Dr. Kaufmann makes several good points in his comment to my article, to which I would add the following responses:

  1. He finds it difficult to believe that 2 endodontists missed an MB2. I too found it odd that 2 endodontists did not want to treat her tooth, and I agree that the 3 filled canals should have been a red flag. Nevertheless, this is what the patient reported to me. I did not challenge her on this as she had been in pain and distress for some 5 years and came to me for help, not to be cross-examined.

  2. Dr. Kaufmann also asks about conventional preoperative radiographic images. I cannot say what other clinicians did or did not do. I can only relate what I did, which was to take several films, one of which was of diagnostic quality and was reproduced in the article. I have no idea what other images or films other clinicians took. I do know, however, that this patient was in pain and that obtaining that radiograph was very difficult.
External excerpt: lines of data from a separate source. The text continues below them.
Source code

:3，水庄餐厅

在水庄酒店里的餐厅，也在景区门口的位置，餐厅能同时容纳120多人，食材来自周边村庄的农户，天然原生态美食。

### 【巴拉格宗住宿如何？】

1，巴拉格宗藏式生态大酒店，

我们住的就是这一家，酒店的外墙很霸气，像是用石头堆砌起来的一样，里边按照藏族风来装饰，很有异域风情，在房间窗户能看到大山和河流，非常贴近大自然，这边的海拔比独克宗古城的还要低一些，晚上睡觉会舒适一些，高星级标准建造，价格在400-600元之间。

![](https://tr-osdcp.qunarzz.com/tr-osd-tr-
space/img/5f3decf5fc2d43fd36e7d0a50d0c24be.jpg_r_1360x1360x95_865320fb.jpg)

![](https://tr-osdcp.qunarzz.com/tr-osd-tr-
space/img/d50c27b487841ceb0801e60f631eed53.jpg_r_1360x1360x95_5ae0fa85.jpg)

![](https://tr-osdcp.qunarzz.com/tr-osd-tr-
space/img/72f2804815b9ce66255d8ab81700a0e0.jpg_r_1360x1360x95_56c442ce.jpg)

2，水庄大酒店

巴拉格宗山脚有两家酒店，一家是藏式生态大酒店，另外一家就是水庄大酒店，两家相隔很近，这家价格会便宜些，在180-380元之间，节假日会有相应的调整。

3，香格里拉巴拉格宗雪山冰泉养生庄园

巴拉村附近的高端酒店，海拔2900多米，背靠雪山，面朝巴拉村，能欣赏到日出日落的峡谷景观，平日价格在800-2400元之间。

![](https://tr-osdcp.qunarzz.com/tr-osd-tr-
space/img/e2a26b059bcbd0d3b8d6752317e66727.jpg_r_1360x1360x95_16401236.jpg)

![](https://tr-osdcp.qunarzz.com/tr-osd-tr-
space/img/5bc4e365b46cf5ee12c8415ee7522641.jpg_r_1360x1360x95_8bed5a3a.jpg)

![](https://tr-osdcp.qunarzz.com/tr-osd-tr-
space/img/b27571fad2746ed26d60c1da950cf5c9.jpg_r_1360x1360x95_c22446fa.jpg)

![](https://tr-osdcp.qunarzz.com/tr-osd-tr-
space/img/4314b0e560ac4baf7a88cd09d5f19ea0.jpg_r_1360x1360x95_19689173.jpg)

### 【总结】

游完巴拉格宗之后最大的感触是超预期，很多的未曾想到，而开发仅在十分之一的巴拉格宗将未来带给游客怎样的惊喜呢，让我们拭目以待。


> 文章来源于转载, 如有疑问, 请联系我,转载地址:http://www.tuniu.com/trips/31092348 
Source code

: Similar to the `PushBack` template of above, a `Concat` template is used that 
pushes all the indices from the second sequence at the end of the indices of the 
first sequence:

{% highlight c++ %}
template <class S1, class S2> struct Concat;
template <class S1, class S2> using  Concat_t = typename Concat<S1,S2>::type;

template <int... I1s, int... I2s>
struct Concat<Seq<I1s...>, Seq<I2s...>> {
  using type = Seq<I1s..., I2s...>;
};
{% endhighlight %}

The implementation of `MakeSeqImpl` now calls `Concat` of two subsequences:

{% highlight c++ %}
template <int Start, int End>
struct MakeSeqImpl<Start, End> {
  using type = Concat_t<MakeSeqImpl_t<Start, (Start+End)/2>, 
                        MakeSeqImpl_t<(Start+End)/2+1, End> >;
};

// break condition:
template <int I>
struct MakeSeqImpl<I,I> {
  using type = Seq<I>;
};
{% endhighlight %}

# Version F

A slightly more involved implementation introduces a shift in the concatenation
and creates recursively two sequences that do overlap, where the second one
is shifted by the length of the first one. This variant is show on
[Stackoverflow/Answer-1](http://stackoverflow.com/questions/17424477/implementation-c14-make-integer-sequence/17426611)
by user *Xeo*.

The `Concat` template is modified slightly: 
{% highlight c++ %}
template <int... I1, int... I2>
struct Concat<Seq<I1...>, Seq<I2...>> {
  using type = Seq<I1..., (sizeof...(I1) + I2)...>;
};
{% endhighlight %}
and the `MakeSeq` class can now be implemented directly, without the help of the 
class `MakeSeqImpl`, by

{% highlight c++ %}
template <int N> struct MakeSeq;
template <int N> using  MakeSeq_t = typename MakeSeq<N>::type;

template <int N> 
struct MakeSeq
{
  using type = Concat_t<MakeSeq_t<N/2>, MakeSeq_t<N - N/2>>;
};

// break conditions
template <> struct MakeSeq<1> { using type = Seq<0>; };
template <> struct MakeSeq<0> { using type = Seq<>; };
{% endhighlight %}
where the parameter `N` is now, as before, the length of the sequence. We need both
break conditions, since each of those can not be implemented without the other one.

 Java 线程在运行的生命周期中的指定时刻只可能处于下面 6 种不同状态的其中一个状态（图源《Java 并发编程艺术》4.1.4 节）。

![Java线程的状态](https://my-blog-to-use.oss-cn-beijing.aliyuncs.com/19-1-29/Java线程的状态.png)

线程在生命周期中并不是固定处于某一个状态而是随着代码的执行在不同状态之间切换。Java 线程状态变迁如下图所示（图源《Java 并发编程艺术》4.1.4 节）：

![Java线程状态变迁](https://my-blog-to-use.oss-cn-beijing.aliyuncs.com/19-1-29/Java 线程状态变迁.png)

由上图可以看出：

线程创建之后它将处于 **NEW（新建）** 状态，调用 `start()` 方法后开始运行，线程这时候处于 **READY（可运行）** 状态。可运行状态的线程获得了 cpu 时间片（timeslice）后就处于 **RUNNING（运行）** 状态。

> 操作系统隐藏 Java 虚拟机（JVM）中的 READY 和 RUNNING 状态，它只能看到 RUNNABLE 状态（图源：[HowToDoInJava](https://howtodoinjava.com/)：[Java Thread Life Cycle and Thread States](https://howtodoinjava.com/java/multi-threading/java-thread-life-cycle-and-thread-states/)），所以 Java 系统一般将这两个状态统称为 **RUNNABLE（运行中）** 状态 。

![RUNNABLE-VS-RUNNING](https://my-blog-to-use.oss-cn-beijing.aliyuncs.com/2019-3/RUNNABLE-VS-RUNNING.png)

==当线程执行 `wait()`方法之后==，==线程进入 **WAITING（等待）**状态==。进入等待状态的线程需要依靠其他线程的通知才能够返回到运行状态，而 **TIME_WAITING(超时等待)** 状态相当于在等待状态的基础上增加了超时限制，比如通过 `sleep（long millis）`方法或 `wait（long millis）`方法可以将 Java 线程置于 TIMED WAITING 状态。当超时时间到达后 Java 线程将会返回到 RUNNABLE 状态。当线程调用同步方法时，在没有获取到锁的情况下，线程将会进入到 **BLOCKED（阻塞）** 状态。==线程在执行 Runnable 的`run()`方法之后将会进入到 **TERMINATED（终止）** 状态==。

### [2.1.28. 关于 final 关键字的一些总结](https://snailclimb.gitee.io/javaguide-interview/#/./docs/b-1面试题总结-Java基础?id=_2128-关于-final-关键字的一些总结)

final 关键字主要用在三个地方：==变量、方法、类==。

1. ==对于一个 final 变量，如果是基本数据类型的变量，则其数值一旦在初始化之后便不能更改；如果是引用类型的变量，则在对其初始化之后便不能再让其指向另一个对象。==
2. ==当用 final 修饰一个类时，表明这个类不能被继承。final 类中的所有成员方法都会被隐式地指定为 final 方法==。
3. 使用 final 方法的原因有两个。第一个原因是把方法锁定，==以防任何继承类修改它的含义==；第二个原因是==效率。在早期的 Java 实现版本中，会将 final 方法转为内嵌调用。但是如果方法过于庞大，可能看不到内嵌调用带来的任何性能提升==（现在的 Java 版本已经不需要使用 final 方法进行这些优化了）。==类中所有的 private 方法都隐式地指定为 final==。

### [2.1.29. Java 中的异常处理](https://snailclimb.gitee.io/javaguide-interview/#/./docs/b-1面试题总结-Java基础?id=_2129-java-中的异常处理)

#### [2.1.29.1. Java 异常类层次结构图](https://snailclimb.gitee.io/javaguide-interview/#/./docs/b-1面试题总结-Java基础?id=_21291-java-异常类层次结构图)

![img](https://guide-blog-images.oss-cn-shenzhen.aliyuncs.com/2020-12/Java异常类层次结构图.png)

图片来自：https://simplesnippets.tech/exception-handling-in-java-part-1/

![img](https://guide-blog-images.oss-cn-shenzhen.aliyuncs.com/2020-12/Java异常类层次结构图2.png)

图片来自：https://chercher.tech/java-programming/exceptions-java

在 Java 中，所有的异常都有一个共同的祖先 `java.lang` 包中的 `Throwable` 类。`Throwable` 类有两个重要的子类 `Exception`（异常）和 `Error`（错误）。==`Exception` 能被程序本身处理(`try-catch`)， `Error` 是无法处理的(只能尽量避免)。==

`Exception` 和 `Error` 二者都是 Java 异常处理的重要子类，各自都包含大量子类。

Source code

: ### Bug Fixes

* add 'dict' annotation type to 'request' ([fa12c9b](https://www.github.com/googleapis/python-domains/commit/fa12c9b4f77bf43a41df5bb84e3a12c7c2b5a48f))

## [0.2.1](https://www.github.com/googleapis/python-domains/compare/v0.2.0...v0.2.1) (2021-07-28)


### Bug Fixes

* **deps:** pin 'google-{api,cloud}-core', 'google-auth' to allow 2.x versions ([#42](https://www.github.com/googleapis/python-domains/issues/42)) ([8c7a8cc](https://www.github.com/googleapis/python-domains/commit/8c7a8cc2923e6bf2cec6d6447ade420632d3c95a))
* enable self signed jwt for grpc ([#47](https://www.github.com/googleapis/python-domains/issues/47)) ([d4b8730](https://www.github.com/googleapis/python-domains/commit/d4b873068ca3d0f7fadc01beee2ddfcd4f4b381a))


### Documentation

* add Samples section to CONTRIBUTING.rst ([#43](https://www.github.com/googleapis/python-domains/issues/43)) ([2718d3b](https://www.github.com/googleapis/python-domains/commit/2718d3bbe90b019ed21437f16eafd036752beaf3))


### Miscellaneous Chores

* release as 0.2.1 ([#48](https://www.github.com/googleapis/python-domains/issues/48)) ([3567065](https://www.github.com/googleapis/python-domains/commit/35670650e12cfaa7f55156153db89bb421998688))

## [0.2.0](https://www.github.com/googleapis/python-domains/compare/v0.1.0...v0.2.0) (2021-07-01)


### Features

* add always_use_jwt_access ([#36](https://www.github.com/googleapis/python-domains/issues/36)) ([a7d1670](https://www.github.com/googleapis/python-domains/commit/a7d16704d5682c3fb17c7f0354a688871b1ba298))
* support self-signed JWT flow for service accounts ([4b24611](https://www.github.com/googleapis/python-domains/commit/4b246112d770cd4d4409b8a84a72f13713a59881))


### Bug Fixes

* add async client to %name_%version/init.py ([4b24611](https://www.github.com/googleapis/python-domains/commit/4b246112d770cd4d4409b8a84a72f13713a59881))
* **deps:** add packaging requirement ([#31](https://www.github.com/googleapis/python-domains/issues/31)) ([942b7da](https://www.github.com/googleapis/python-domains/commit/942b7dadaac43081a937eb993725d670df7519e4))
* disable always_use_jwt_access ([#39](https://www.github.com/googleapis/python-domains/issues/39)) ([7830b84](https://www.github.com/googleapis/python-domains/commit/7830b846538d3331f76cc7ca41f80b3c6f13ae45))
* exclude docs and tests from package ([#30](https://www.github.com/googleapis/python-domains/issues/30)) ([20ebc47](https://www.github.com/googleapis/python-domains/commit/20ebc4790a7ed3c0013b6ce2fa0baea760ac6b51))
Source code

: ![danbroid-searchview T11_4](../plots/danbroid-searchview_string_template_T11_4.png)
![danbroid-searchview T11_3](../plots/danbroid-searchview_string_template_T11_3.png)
After the examination and a discussion with the patient, we decided to proceed with non-surgical retreatment—hence the limited value of obtaining additional films. I suggested referring her to an oral and maxillofacial radiologist for a CBCT, but two issues militated against it: 1) she could not afford it; 2) CBCT and direct visualization with a surgical microscope offer the same result.1

  3. Dr. Kaufmann asserts that the use of the “odour test” is unscientific. I agree. However, this was only one observation that supplemented other more important pieces of evidence of infection, including an observable MB2 canal that had been missed, previously treated canals that were contaminated, and 5 years of pain. Nevertheless, I did detect an odour when I opened up the MB2 canal.2

  4. Dr. Kaufmann takes issue with me having prescribed clindamycin after treatment. Judicious prescription of antibiotics is indeed necessary to control the evolution of resistant strains and avoid adverse reactions. But personalized patient care also needs to be taken into account. During her consultation appointment, the patient requested an antibiotic prescription, which I declined because there was no supporting evidence at the time. Rather, I explained that the best course of action in her case was to access the tooth, look for an untreated canal or crack/fracture, and proceed accordingly. During her treatment appointment, she was increasingly distraught and described feeling a general malaise, irritability and fatigue that had been going on for several days since our consultation appointment. Because of these factors—along with the untreated canal, contaminated treated canals and history of pain—I decided to prescribe clindamycin after having reviewed her medical history and thoroughly explained the risks and advantages of using antibiotics. Although her symptoms may have been caused by something other than an infection, prescribing the antibiotic was, in my view, the safest and most prudent course of action under the circumstances.

I will refrain from commenting about the legal implications of a hypothetical situation where a patient experiences an adverse reaction to an antibiotic (which did not occur). I will say, however, that there are legal consequences to a different hypothetical situation, one where a patient experiences a serious bacteremia or flare-up under circumstances in which a clinician could have, but did not, prescribe antibiotics.3

Dr. Thomas Shackleton


  1. Abuabara A, Baratto-Filho F, Aguiar Anele J, Leonardi DP, Sousa-Neto MD. Efficacy of clinical and radiological methods to identify second mesiobuccal canals in maxillary first molars. Acta Odontol Scand. 2013 Jan;71(1):205-9. doi 10.3109/00016357.2011.654262. Epub 2012 Feb 9.
  2. Yamada Y, Takahashi Y, Konishi K, Katsuumi I. Association of odor from infected root canal analyzed by an electronic nose with isolated bacteria. J Endod. 2007 Sep;33(9):1106-9.
  3. Longman LP, Preston AJ, Martin MV, Wilson NH. Endodontics in the adult patient: the role of antibiotics. J Dent. 2000 Nov;28(8):539-48.